Le souverain a pour habitude, de tracer une feuille de route pour les mois suivants , non sans s’attarder sur certains points cruciaux qui entravent la marche du pays comme la mauvaise gouvernance, un thème qui a tendance à revenir de manière récurrente dans tous les discours du roi, à l’exception d’une intervention qu’il avait entièrement consacré aux relations du Maroc avec le reste du continent.
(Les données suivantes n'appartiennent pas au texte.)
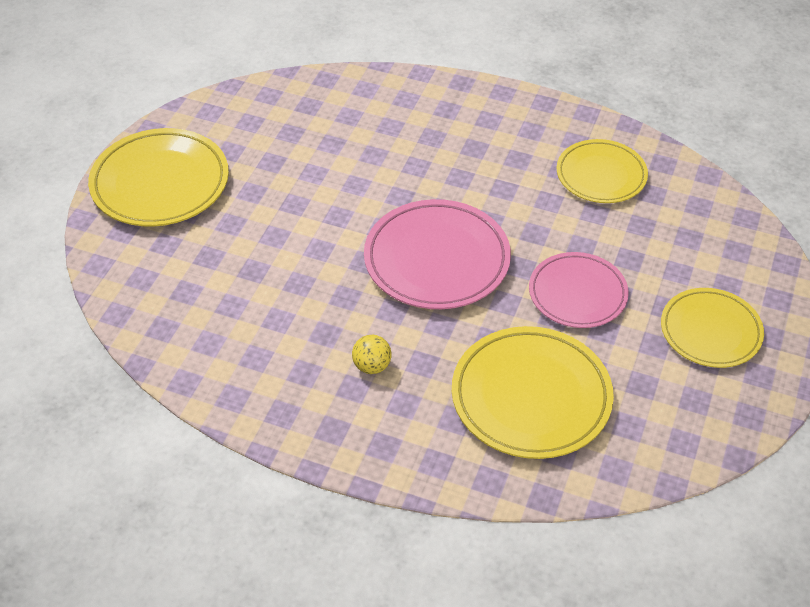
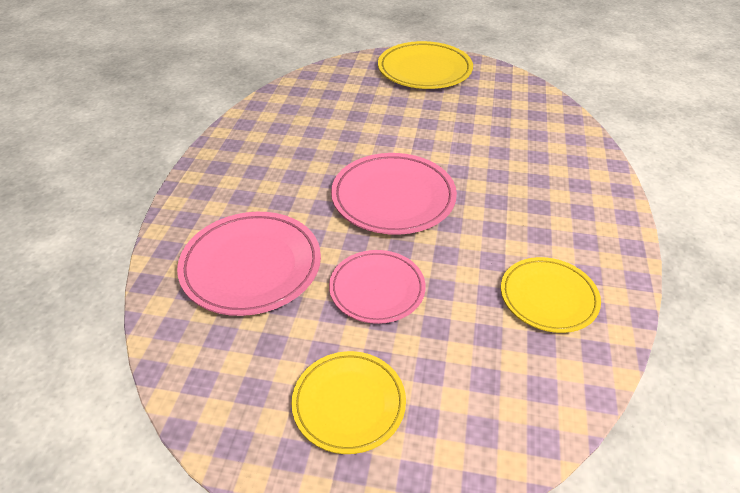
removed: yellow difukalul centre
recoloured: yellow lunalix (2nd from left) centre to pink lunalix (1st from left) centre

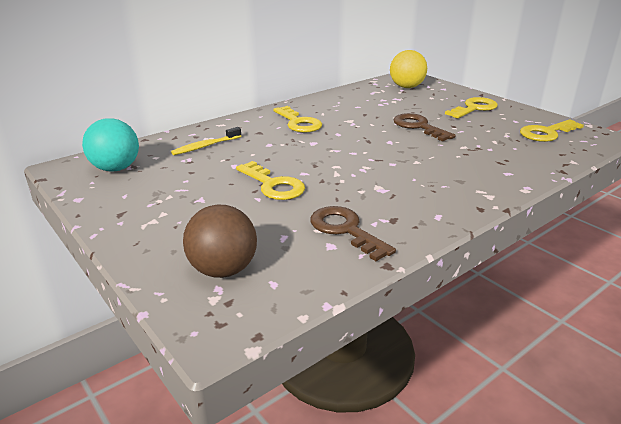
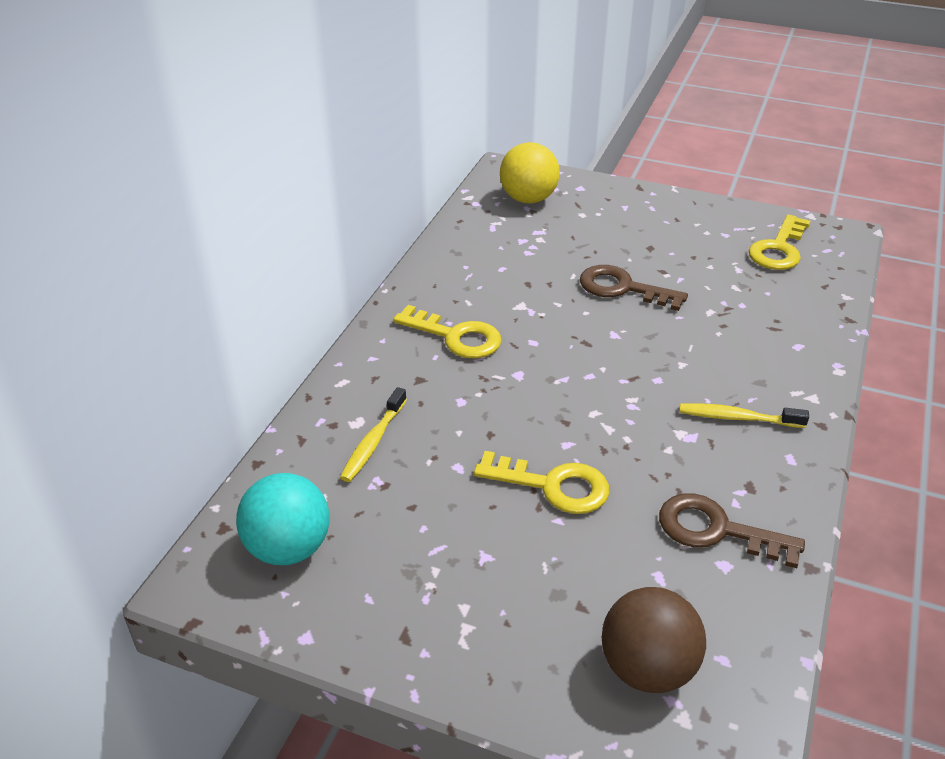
removed: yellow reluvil (3rd from left) top right
added: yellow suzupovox (2nd from left) middle right

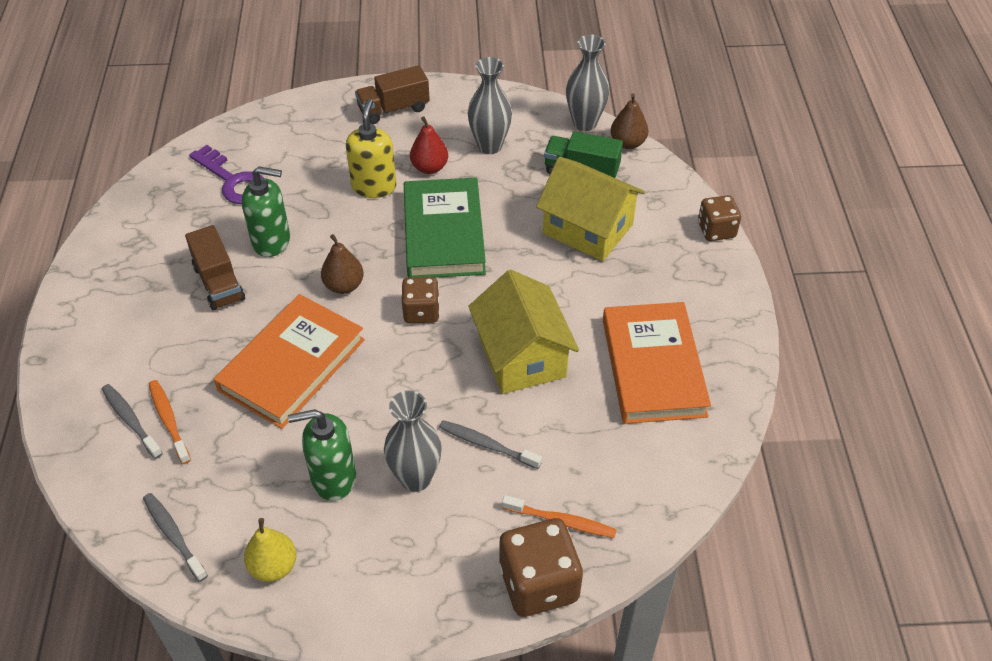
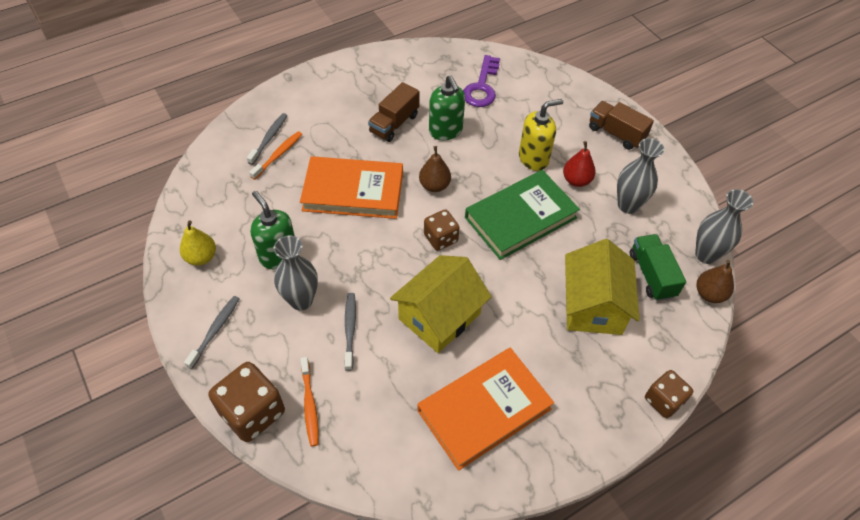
moved: grey suzupovox (2nd from left in the first image) bottom left to grey suzupovox (1st from left) middle left

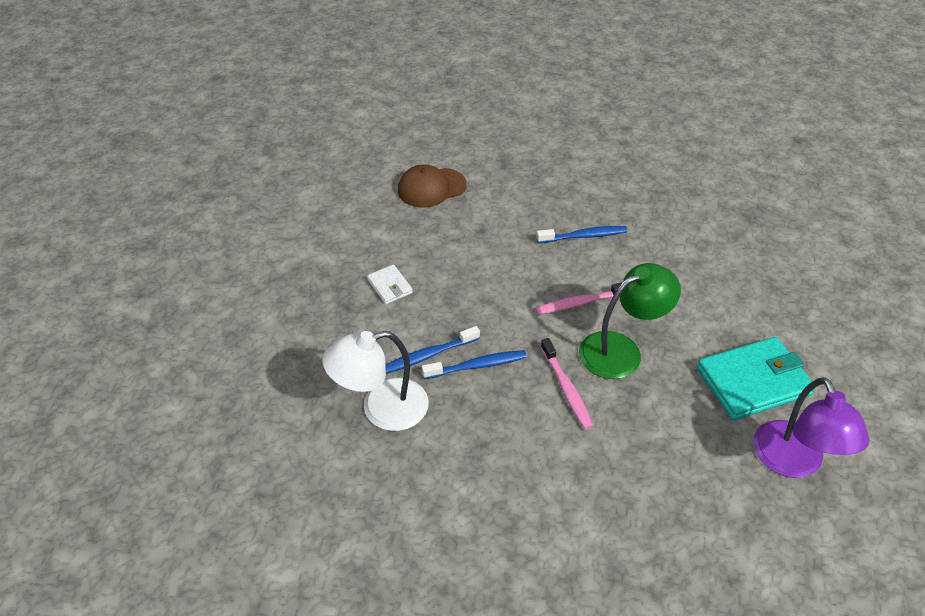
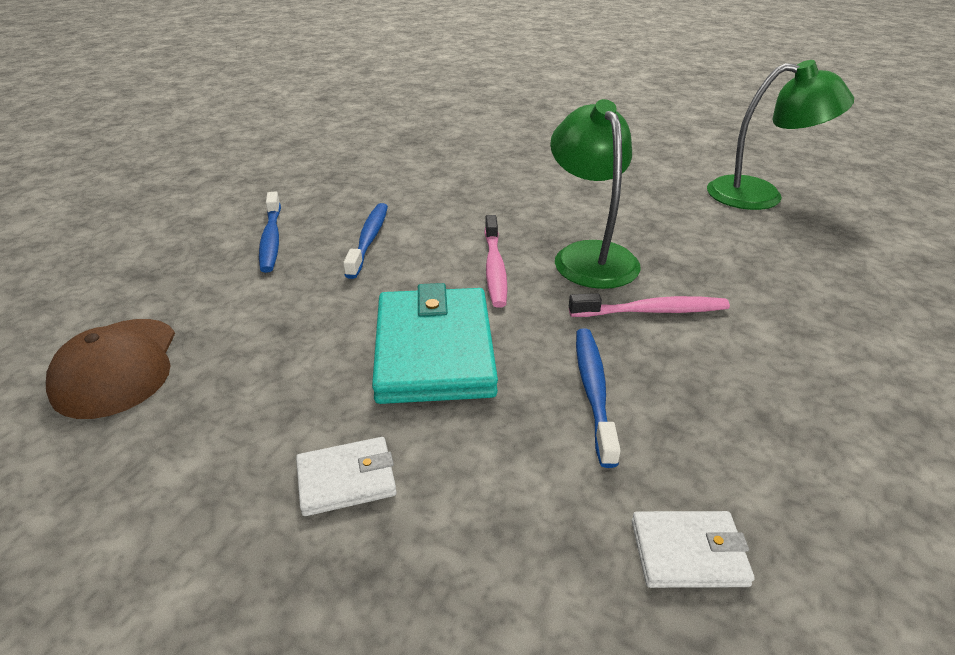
moved: blue suzupovox (1st from left) centre to middle left;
Ce vendredi, il s’agira donc et comme à l’accoutumée de la gestion des affaires du pays et ses priorités ainsi que les heures difficiles qu’il vient de vivre avec une contestation qui a baissé d’intensité, certes, mais qui se sera prolongé tout le long de l’année. Il n’est pas à écarter que le souverain ouvre une parenthèse sur le rendement de l’actuel exécutif qui peine à trouver son rythme de croisière après plus de six mois d’exercice et dont le dernier bilan des 100 premiers jours en a laissé plus d’un sur sa faim.

Autre particularité cette année, le roi arrive dans un parlement en proie à une crise interne en raison de la faillite de sa caisse de retraite qui continue de priver une large partie des députés de la première chambre de leur droit bien qu’il aient cotisé pendant plusieurs années.